Ma sappiamo anche che il cuore della moderna idea dei diritti umani è il riconoscimento dell'uguale dignità di ogni essere umano come fondamento di libertà, giustizia e pace. In questa prospettiva merita il massimo sostegno l'iniziativa cittadina europea denominata "Uno di noi" per estendere "la protezione giuridica della dignità, del diritto alla vita e dell'integrità di ogni essere umano fin dal concepimento in tutte le aree di competenza dell'UE". Essa richiama il valore della vita umana come energia capace di superare la crisi, costruire un vero popolo europeo, rigenerare le antiche e sempre nuove radici della cultura europea in nome del valore universale di ogni essere umano dal concepimento.
Per essere considerato valido, occorre che il testo della proposta sia sottoscritto da almeno un milione di cittadini provenienti da almeno sette paesi dell'Unione entro un anno dalla sua presentazione. L'iniziativa cittadina implica l'obbligo per la Commissione europea di prendere in considerazione la richiesta e dare una risposta preceduta da un'audizione ad alto livello degli organizzatori (per informazioni vedi www.unodinoi.mpv.org).
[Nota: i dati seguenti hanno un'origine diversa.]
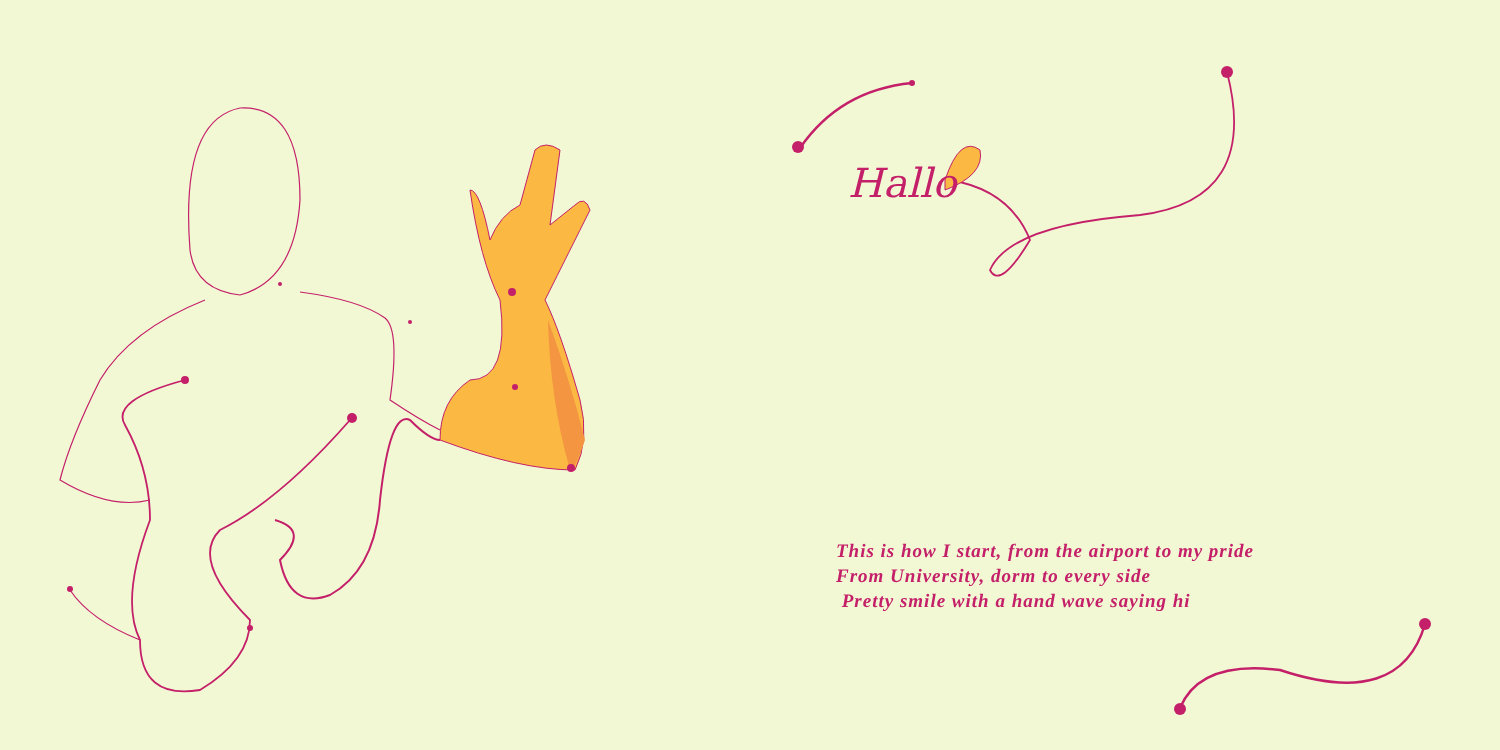Hallo
This is how I start, from the airport to my pride
From University, dorm to every side
Pretty smile with a hand wave saying hi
Perché sottoscrivere "Uno di noi"? Perché la diagnosi prenatale non deve essere trasformata in un setaccio finalizzato all'esercizio del "diritto all'aborto"; perché la vita umana vale in sé, non a certe condizioni; perché è inaccettabile che chi avrebbe bisogno di cura e attenzione sia ritenuto inutile, o considerato un fardello da rifiutare (prima della nascita) o da risarcire (dopo la nascita); perché il diverso non è una "minaccia" da cui difendersi perché mette in discussione il benessere di chi è più fortunato; perché i figli sono un dono è non un diritto da soddisfare a tutti i costi; perché una vera tutela della maternità implica tutti gli interventi e le attività volte a favorire la nascita del bambino e non la sua eliminazione; perché i diritti umani crollano nell'inconsistenza se l'essere umano appena concepito non è considerato un soggetto titolare almeno del basilare diritto a vivere; perché un'autentica "cultura dell'infanzia" non può che essere inclusiva di tutti, ma proprio di tutti i bambini: grandi, piccoli e piccolissimi come sono i bambini in viaggio verso la nascita. Non li dimentichiamo.